◆ SELECTED EXTRACT ◆
Vladimir Petrovich Maneyev (Russian: Владимир Петрович Манеев; 5 February 1932 – 8 January 1985) was a Russian Greco-Roman wrestler. He won the world welterweight title in 1955 and placed second at the 1956 Summer Olympics.

Maneyev took up wrestling in 1948 while working as a machinist in a metallurgy plant. He won the Soviet welterweight titles in 1954–55, placing second in 1952 and 1956. Besides his 1955 world title he also won the 1956 World Cup. After the Olympics, he switched to middleweight and then light-heavyweight, but his only major achievements in the heavier weights was silver medal at the 1962 national championships. He retired in 1976.

Maneyev graduated from the Siberian Metallurgic Institute with a mining degree in 1959, and in 1960–68 worked as a mine foreman, and later as section head at the Ordzhonikidze coal mine near his native Novokuznetsk. From 1968 to 1985 he took various positions at the Listvyansky coal mining quarry. He died of a heart attack aged 52. Since 2006 a memorial tournament in his honor has been held in Novokuznetsk.

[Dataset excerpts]
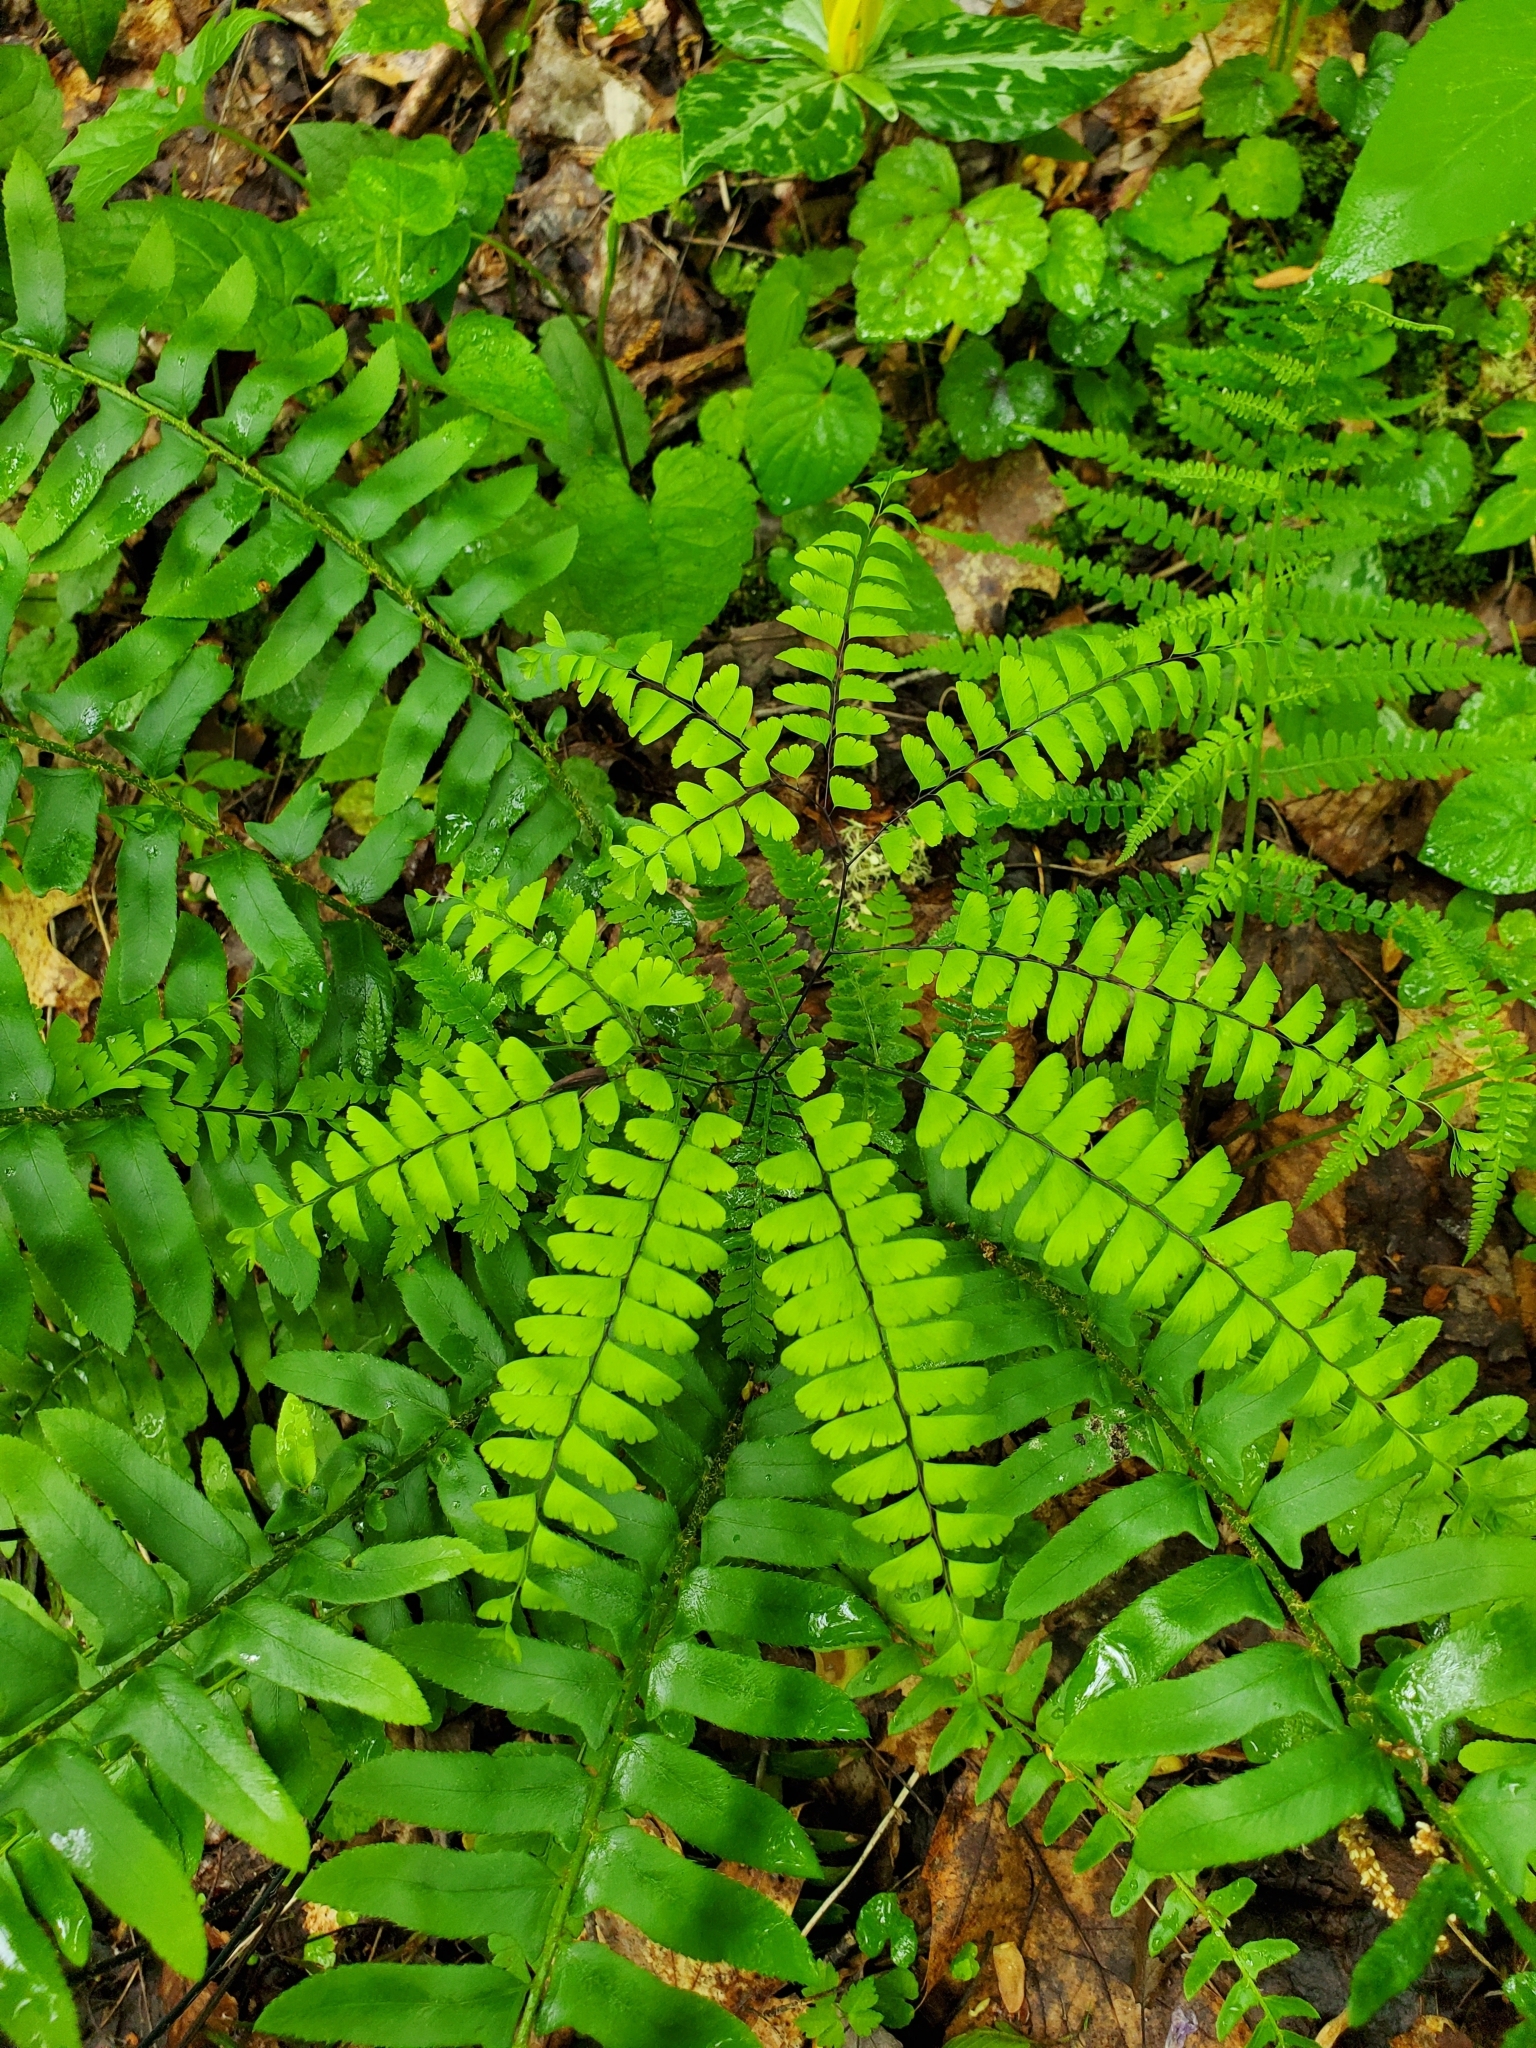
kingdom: Plantae
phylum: Tracheophyta
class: Polypodiopsida
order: Polypodiales
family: Pteridaceae
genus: Adiantum
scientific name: Adiantum pedatum
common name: Five-finger fern
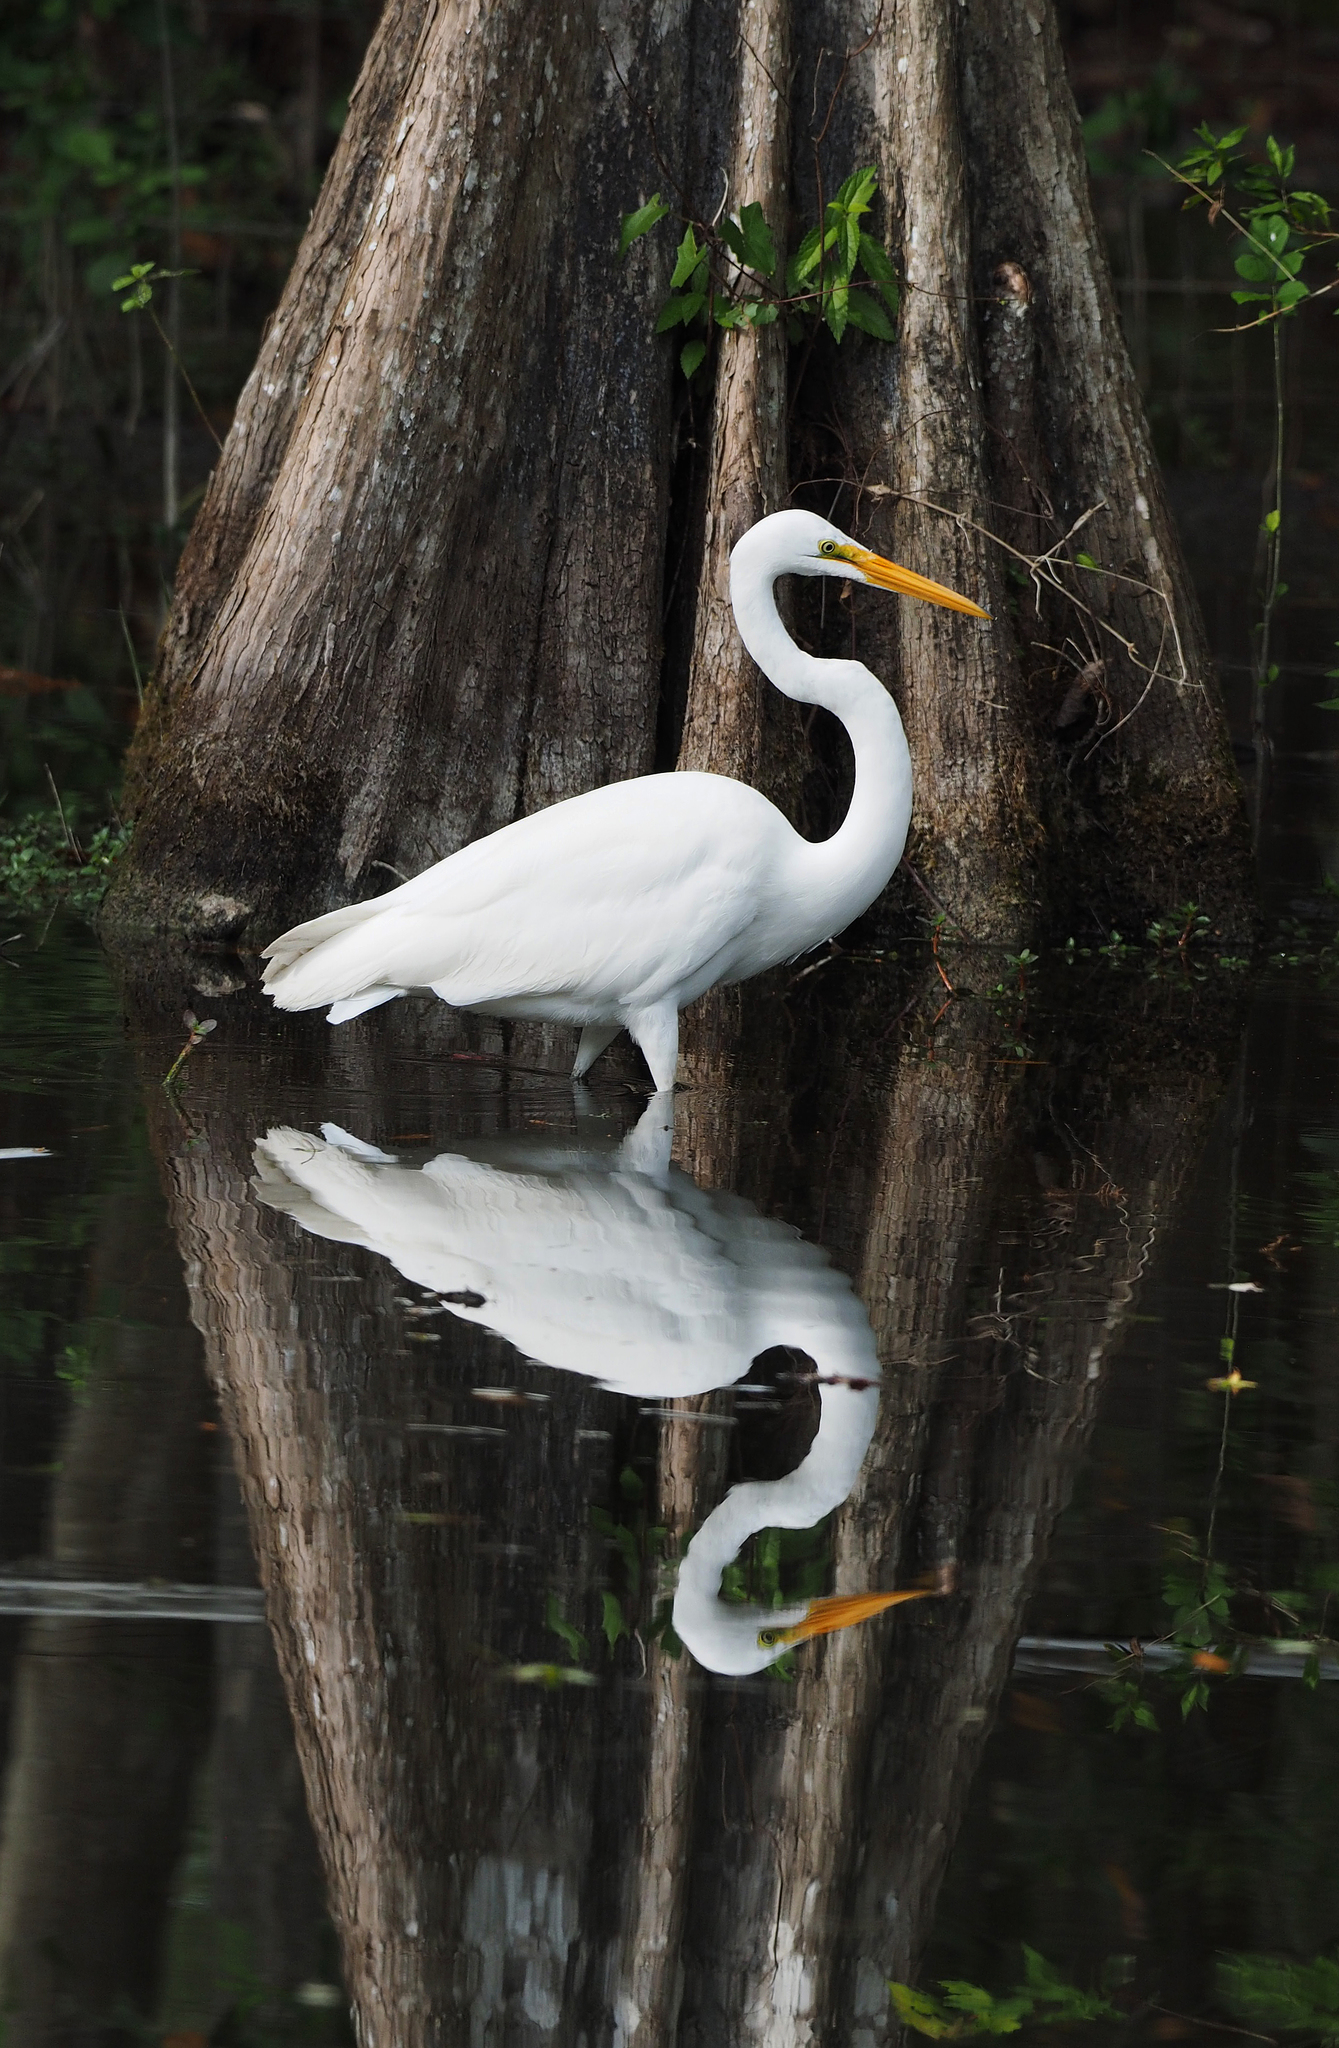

◆ REQUESTS ◆
**1)** Using the Maneyev biography, decide whether each statement agrees with it, answering yes or no and quoting the words that settle it: (a) Maneyev began wrestling in 1948 while employed as a machinist. (b) Maneyev won the Soviet welterweight title in 1956. (c) A memorial tournament for Maneyev has been held in Novokuznetsk since 2006.
**2)** According to the Maneyev biography, what degree did Maneyev receive from the Siberian Metallurgic Institute, and in what year?
**3)** Write out the passage of the Maneyev biography starting with "Vladimir Petrovich Maneyev" and going on through "retired in 1976.".

◆ EXPECTED ANSWERS ◆
**1)**
(a) Yes: "Maneyev took up wrestling in 1948 while working as a machinist in a metallurgy plant."
(b) No: "He won the Soviet welterweight titles in 1954–55, placing second in 1952 and 1956."
(c) Yes: "Since 2006 a memorial tournament in his honor has been held in Novokuznetsk."

**2)** A mining degree, in 1959.

**3)**
Vladimir Petrovich Maneyev (Russian: Владимир Петрович Манеев; 5 February 1932 – 8 January 1985) was a Russian Greco-Roman wrestler. He won the world welterweight title in 1955 and placed second at the 1956 Summer Olympics.

Maneyev took up wrestling in 1948 while working as a machinist in a metallurgy plant. He won the Soviet welterweight titles in 1954–55, placing second in 1952 and 1956. Besides his 1955 world title he also won the 1956 World Cup. After the Olympics, he switched to middleweight and then light-heavyweight, but his only major achievements in the heavier weights was silver medal at the 1962 national championships. He retired in 1976.